Combating health care fraud as CMS loosens rules to respond to coronavirus
In the midst of a raging, all-hands-on-deck battle, the rules of engagement tend to change fast. That’s one way to understand the move by the Centers for Medicare and Medicaid Services (CMS) to relax their standard rules in the face of the health care response to COVID-19, on everything from licensing to reimbursements and well beyond.
CMS is looking for every possible way to make it easier for care providers to respond to this once-in-a-lifetime challenge.

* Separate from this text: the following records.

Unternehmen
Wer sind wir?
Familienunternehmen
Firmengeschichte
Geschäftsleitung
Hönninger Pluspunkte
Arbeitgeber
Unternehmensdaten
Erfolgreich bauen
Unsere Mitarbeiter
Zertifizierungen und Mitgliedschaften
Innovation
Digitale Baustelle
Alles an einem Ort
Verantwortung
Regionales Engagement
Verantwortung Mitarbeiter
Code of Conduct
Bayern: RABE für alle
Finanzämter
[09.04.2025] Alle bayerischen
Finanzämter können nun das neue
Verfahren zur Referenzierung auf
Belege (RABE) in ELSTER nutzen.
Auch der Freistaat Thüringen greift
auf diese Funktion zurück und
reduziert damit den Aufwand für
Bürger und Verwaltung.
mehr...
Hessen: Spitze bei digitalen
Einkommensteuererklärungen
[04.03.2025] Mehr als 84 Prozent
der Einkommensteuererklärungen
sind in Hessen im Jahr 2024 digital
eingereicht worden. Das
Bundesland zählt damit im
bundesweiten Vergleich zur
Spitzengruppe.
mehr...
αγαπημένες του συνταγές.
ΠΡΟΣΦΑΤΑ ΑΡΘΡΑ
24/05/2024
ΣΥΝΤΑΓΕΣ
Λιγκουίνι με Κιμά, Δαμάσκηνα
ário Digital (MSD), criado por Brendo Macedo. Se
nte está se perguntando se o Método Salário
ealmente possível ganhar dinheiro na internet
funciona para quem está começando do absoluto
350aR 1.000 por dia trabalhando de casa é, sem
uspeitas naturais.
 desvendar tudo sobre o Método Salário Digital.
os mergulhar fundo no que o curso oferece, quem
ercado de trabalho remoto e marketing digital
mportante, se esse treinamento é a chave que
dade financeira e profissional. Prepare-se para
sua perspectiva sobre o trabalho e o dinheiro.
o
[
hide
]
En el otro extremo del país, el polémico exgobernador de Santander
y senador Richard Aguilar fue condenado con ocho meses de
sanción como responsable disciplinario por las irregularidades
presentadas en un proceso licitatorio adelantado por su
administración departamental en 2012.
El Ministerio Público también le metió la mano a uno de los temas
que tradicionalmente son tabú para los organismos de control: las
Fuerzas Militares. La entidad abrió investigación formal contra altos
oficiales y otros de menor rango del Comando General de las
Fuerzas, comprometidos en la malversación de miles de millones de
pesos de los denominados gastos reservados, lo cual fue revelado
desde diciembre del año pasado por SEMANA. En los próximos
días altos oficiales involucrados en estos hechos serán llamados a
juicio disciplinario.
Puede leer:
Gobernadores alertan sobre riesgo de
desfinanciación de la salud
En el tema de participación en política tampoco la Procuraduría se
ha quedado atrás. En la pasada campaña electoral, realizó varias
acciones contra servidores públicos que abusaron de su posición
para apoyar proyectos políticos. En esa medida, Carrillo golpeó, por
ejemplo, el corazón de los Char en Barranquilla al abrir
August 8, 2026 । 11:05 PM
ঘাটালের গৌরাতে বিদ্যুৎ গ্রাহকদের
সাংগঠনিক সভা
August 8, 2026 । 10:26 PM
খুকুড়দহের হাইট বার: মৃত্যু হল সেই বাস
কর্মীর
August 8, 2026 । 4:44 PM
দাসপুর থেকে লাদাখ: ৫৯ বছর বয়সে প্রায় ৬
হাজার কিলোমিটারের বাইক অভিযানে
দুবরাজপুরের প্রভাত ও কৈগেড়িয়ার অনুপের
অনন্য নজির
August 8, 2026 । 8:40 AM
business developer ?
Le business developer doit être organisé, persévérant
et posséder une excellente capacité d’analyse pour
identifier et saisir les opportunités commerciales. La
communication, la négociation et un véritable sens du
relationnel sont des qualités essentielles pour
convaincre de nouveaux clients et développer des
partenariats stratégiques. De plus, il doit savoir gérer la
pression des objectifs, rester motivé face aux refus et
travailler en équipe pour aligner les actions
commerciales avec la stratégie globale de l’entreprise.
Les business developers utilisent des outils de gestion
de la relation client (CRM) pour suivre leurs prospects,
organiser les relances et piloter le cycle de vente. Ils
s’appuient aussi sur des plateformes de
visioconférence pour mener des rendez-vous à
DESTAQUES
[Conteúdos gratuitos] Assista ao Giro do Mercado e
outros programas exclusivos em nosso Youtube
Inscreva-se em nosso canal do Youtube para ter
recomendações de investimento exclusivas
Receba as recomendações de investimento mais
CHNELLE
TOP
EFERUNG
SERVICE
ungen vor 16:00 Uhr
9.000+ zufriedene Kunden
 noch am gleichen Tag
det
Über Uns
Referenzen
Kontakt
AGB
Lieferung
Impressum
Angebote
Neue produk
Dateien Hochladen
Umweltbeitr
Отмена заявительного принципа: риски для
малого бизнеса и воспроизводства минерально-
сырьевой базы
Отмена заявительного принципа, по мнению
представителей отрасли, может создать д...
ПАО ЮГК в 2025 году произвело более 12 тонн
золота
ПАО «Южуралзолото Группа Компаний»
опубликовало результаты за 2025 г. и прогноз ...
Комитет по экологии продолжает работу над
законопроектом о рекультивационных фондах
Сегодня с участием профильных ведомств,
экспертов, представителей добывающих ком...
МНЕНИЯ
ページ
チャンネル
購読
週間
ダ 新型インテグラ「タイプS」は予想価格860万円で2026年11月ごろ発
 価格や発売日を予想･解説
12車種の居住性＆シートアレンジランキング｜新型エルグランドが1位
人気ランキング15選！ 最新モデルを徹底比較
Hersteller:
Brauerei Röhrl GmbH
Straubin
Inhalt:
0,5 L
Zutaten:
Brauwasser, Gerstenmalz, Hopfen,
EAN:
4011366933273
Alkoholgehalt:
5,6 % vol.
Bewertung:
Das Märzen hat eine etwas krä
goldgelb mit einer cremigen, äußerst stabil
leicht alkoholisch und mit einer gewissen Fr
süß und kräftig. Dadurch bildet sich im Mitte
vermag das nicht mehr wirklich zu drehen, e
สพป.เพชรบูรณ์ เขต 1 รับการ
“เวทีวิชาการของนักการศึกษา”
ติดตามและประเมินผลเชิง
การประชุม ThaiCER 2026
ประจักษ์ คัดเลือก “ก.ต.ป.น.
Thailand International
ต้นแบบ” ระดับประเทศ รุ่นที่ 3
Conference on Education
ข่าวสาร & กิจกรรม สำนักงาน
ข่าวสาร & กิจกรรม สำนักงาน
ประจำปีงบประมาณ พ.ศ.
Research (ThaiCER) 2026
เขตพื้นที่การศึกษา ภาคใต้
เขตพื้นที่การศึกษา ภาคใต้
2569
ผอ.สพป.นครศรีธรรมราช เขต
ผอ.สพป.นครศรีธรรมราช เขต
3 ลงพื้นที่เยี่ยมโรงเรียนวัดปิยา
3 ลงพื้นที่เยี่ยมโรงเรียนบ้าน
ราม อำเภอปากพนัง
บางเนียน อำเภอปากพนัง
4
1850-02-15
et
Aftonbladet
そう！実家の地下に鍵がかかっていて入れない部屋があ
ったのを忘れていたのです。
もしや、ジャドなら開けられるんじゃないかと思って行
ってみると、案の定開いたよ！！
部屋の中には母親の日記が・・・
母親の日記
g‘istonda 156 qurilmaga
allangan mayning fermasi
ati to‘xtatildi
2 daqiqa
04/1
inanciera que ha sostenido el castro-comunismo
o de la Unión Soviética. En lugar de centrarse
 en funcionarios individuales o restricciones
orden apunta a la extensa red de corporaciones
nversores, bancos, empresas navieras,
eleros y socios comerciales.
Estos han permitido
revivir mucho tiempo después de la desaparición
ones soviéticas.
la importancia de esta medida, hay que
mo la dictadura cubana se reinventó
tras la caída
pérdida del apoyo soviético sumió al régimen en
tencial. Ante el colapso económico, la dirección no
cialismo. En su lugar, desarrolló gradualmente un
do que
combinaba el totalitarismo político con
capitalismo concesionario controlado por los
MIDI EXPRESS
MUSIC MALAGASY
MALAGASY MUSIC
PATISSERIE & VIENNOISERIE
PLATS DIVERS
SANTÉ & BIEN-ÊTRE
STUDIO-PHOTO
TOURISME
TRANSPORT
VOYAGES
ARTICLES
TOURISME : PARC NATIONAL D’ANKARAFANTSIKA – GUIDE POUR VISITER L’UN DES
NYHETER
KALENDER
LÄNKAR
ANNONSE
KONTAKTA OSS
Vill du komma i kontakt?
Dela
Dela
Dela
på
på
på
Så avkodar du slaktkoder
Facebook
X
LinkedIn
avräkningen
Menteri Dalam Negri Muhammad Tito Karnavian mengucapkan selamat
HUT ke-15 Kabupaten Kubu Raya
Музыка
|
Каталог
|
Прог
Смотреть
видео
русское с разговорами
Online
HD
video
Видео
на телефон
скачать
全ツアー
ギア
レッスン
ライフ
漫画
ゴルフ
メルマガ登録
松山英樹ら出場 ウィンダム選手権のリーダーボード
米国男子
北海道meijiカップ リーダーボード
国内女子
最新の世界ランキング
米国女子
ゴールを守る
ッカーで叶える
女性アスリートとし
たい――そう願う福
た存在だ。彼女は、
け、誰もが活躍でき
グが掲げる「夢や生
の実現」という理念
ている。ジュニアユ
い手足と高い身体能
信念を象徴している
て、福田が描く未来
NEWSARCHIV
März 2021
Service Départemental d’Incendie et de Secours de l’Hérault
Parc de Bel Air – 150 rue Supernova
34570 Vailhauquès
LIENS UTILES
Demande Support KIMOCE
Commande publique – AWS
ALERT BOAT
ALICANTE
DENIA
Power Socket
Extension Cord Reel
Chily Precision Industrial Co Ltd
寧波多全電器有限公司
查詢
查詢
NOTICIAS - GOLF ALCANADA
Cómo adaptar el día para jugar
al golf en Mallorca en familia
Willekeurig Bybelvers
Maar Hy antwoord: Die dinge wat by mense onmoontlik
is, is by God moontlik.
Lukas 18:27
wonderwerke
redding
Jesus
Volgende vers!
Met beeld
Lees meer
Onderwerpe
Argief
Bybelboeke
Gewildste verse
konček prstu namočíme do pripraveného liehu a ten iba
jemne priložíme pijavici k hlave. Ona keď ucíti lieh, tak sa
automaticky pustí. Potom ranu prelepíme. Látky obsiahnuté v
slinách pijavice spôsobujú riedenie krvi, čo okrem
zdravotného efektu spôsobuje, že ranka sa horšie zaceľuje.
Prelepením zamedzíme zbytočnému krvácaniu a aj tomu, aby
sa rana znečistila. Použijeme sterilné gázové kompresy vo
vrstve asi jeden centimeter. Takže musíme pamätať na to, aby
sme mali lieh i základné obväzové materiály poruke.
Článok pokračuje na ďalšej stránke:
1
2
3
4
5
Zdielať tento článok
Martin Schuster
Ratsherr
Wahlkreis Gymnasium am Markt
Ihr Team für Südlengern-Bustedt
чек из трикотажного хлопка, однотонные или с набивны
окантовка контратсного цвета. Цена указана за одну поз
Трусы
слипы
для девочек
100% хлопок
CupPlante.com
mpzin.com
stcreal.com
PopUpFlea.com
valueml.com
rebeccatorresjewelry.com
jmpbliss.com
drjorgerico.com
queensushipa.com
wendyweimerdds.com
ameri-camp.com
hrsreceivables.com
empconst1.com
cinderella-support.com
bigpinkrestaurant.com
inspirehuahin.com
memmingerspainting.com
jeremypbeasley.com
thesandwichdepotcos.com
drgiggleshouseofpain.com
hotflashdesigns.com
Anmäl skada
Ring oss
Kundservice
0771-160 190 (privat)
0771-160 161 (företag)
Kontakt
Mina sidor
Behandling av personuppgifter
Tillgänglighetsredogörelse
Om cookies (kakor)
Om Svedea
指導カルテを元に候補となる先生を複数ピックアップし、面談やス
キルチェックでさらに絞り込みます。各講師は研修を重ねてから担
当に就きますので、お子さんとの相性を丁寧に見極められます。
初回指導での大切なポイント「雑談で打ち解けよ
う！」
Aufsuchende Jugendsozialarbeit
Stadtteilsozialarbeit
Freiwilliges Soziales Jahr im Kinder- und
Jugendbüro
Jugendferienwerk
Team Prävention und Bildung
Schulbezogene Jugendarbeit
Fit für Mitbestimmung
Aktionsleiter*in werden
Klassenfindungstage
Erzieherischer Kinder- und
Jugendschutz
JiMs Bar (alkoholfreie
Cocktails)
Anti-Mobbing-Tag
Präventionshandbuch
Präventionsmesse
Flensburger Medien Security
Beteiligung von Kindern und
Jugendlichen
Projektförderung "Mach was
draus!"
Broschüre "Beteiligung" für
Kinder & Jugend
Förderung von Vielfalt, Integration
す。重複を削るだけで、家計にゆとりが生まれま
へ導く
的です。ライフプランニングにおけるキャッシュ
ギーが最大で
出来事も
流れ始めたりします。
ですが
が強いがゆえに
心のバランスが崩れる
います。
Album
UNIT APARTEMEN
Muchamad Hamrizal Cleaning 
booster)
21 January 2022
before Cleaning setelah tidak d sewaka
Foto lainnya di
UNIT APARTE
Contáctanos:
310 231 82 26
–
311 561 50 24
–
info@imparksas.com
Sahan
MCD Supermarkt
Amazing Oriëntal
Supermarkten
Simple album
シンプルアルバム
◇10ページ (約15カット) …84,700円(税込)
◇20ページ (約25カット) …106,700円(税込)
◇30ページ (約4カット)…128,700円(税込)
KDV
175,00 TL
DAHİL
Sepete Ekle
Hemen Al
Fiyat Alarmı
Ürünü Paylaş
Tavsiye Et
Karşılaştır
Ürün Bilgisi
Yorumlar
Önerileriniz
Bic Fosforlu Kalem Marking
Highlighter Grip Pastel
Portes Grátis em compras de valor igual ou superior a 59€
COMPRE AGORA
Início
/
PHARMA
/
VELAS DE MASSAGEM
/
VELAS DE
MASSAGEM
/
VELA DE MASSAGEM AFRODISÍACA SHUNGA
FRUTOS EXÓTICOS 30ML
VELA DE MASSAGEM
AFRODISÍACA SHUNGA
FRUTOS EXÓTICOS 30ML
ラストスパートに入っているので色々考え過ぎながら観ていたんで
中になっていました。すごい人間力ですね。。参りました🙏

When the rules are relaxed, however, it’s also easier for fraudsters to seize a once-in-a-lifetime opportunity to cheat the system. While fraud in health care presents a persistent, year-over-year challenge (more than $68 billion per year according to the National Health Care Anti-Fraud Association) to state governments seeking to balance quality care with effective cost management, the scale of potential fraud opened up in the wake of these changes to CMS rules is simply beyond anything our health care infrastructure and state governments have encountered before. This fraudulent activity occurs at a moment when health care providers (from entire hospital systems to individual providers) are encountering a steep drop in incoming revenue as the virus response dominates health care. On top of everything else, now many have to worry whether they can stay afloat over the long term.
All these factors point to fraud emerging as one of the top “second-wave” challenges in the months following the initial battle to contain the virus. While governors and their staffs are focused on securing beds and ventilators today, tomorrow they’ll be focused on containing massive, system-wide fraud.
Conducting manual reviews and audits in this environment, at this scale, is an unrealistic goal. Which is one reason why governors are implementing AI- and machine-learning enabled analytics capabilities for identifying the faint signals of fraud hidden in massive amounts of readily available data.
What does fraud look like in this new, relaxed-rules environment? And how can analytics tools be used to identify, anticipate, and actively reduce fraud? Here are a few prime examples of fraud that governors and Medicaid directors should expect to encounter very soon – and the analytics techniques that can help.
Overbilling for medical equipment and supplies
CMS is lifting many critical auditing requirements for these expenses, making it much easier to fraudulently overcharge the system for them. If a provider charges for unused oxygen canisters, for example, what is the likelihood they will be found if auditing isn’t mandated? What if they’re providing equipment that isn’t medically necessary to achieve healthy patient outcomes? In this new environment, it will quickly become even more difficult to know.
Applying analytics can help review billing anomalies based on volume, social networking, frequency, maintenance and repair modifiers and identify fraudulent activity that would otherwise go undetected.
Overbilling for telehealth/telemedicine
Before the virus hit, CMS required providers who were delivering services remotely using telehealth capabilities to rely on video livestreams, recorded and documented for auditing purposes. Today, those rules have been waived, making it very difficult to compare what providers report to what they actually did. For those intent on committing fraud, this is a significant opportunity to increase billings exponentially.
Analytics can also help here by analyzing billing practices by frequency, location and time of day using medicare telehealth visits codes, virtual check-in codes and e-visit data to evaluate whether there has been abuse in billing from activity that never actually happened.
Collusion in hospital discharges
Under normal circumstances, hospitals are required to provide discharged patients with options for continuing care – at rehab facilities or nursing homes, for example. Today, however, to help expedite discharges, CMS has loosened the rules and does not require formal discharge procedures to be in place. The result? Discharged patients could be directed only to facilities owned by the hospital system, which has a direct financial interest in them – or to a facility that has established a fraudulent relationship with hospital employees.
Leveraging analytics to execute a comprehensive review of social networking data for facilities recommended in patient discharge plans could help more accurately confirm or deny if collusion occurred. Additionally, monitoring of data on facilities used compared to facilities recommended by hospitals could lead to evidence of collusion or kickback violations.
Combating fraud
These are only a few quick examples to show the depth, range and scale of potential fraud in the wake of loosening CMS rules, requirements, and guidelines. As CMS has rolled out individual rule changes, we have identified a growing list of fraud “hot spots,” with detailed plans for analytics-enabled remediations.
There are many organizations quickly ramping up to help states manage these new challenges. For instance, SAS and Intel are working together with state governments to operationalize analytics capabilities at scale, and to prepare for the significant data volumes on the way, to help reduce fraud as states rise to meet these new challenges.
Why is this so important now? Because state governments must ensure that citizens in need get the help they require as quickly as possible, which will require all the financial resources at their disposal – fighting fraud along the way helps ensure that the full amount allocated for citizens makes its way to them. It is particularly important to identify and stamp out fraud as early as possible, before it takes a significant financial toll on state budgets.